In der französischen Presse gab es in der vergangenen Woche mehrere Berichte über eine ungewöhnlich hohe Anzahl von Babys, die ohne Hände und in einigen Fällen ohne einen Teil ihrer Unterarme in drei bestimmten Gebieten Frankreichs geboren wurden. Zusammenhänge mit Spritzmittel Einsatz der Landwirtschaft erhärten sich. Allein im Département Ain in der Region Auvergne-Rhône-Alpes wurden zwischen 2009 und 2014 im Umkreis von 17 Kilometern 7 Kinder ohne Arme oder ohne Hände geboren, einzige Gemeinsamkeit: Alle betroffenen Familien leben sehr ländlich, direkt zwischen Feldern.

Eine mögliche Ursache: Umweltverschmutzung durch Landwirtschaft

Pestizide in der Region Auvergne-Rhône-Alpes“ wurden von 2009 bis 2012 in den Oberflächengewässern der Region 159 verschiedene Substanzen quantifiziert, von denen 476 analysiert wurden. Unter diesen Stoffen sind Herbizide am häufigsten vertreten, da fast die Hälfte der quantifizierten Substanzen Herbizide sind.

Die am meisten quantifizierte Substanz in Oberflächengewässern ist AMPA, das in mehr als 40% der Proben gefunden wurde. Dieser Metabolit stammt aus dem Abbau von Glyphosat und kontaminierte 2/3 der untersuchten Stationen im Zeitraum 2009-2012.

Zusammenhänge zwischen Pestiziden/Herbiziden wahrscheinlich

Alle Mütter wurden befragt und die bekannten Ursachen für diese Missbildungen, d. h. eine Fruchtwasseranomalie, Anämie, ein Virusinfektion mit hohem Fieber in der Frühschwangerschaft, nichts, keinerlei Befunde. Die genetische Spur, wie die Einnahme von Drogen und Medikamente wurde ebenfalls ausgeschlossen.

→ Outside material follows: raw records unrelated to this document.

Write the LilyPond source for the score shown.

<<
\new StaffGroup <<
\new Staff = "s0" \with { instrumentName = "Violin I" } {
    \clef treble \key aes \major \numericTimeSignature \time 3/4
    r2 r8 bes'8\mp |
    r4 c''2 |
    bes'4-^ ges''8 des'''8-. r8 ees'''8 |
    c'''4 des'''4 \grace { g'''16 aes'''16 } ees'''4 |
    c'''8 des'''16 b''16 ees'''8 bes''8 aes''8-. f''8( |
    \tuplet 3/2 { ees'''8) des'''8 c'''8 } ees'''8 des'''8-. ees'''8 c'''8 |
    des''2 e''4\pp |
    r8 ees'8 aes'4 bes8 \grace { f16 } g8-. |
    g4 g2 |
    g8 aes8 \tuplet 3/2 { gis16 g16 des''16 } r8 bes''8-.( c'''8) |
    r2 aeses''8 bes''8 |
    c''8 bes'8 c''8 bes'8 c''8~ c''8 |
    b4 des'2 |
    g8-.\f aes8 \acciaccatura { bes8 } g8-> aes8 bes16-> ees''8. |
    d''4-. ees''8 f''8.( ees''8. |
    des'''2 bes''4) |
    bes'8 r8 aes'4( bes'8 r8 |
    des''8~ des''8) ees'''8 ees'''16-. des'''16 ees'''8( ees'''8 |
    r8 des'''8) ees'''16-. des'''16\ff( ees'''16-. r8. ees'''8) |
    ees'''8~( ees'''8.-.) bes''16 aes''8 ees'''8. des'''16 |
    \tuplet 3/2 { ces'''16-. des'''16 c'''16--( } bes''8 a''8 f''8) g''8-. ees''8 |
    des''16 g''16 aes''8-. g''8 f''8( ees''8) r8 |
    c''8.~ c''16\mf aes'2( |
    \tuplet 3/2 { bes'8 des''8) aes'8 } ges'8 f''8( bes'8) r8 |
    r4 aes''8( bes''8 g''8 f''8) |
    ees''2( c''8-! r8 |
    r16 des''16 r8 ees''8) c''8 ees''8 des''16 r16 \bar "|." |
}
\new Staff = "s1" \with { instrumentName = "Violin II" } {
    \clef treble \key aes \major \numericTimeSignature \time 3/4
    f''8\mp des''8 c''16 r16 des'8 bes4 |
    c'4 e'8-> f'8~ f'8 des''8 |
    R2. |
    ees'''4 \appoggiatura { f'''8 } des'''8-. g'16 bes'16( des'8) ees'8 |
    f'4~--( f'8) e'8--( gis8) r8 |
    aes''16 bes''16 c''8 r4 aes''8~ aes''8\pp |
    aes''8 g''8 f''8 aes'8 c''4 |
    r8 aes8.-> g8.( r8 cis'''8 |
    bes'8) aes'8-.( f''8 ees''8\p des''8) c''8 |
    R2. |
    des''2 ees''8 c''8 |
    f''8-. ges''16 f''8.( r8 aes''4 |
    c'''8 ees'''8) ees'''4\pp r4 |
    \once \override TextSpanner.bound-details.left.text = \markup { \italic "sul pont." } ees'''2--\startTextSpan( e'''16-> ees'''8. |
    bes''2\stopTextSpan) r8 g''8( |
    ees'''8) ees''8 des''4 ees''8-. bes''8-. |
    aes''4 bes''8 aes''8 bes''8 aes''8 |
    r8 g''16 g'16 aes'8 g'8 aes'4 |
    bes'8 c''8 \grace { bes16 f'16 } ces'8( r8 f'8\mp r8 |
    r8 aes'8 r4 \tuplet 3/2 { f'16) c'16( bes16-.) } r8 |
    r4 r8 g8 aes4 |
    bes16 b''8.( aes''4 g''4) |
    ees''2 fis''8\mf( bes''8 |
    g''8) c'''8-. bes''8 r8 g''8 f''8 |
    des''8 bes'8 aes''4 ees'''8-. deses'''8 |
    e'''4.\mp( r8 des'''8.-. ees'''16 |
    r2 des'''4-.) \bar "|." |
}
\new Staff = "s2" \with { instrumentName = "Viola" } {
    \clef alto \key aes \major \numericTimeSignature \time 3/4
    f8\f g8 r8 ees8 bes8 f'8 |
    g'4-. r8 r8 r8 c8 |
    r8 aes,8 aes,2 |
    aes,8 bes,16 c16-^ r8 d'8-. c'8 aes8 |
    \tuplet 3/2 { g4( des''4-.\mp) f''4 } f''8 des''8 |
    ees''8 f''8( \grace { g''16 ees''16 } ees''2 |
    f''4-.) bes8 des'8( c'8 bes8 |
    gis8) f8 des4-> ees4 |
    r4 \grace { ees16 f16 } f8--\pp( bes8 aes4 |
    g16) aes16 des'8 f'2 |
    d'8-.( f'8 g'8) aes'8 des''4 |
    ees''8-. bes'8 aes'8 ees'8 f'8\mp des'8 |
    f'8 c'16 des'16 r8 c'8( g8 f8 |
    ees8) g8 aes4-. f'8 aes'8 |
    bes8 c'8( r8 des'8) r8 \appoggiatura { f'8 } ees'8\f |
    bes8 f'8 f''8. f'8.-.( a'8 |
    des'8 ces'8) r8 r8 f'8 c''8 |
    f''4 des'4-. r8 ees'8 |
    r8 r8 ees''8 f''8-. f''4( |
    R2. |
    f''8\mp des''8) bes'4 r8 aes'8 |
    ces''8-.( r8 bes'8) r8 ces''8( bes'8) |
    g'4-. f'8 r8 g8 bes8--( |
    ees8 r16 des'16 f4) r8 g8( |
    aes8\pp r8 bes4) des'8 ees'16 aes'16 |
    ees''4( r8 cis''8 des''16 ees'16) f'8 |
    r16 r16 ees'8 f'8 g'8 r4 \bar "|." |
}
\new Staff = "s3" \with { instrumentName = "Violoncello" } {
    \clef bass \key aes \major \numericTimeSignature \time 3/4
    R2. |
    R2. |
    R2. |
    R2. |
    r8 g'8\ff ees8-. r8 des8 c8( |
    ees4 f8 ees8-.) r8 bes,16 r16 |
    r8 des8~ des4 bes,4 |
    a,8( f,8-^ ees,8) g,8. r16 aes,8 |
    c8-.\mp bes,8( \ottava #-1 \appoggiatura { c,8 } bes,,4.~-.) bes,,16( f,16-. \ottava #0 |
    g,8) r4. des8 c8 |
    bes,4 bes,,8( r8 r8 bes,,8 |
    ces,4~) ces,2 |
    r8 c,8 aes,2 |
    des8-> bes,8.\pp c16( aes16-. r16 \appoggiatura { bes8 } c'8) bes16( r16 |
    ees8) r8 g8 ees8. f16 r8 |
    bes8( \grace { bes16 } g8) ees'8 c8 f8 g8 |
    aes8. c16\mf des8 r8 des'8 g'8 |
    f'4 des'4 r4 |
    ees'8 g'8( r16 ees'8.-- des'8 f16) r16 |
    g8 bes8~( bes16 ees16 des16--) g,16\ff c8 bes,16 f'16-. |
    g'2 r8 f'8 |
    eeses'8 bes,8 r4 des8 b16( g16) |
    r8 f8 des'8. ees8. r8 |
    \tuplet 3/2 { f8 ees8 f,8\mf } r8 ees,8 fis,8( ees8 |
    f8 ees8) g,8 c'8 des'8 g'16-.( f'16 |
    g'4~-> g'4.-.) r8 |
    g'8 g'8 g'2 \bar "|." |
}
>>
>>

Das einzige, das alle Fälle gemeinsam haben: Sie leben in einer ländlichen Gegend, in der Nähe von Feldern mit Sonnenblumen und Mais.

 

Verdacht besteht aber Ursache noch ungeklärt

Behörden und Mediziner rätseln seit Jahren über die Ursachen dieser gehäuften Missbildungen. Mehrere Untersuchungen wurden in Auftrag gegeben, doch bislang alle ohne Ergebnis.

Damit bleibt das Rätsel um die Kinder ohne Hände und Arme weiter ungelöst. Denn nur wenn die Ursache gefunden und eliminiert wird, können sich werdende Mütter in Frankreich, besonders in den betroffenen Regionen, wieder unbeschwert auf ihr neues Familienmitglied freuen. Denn auch diese Sorge um die Gesundheit des ungeborenen Kindes stellt Stress für die Schwangere und somit auch für das Ungeborene dar.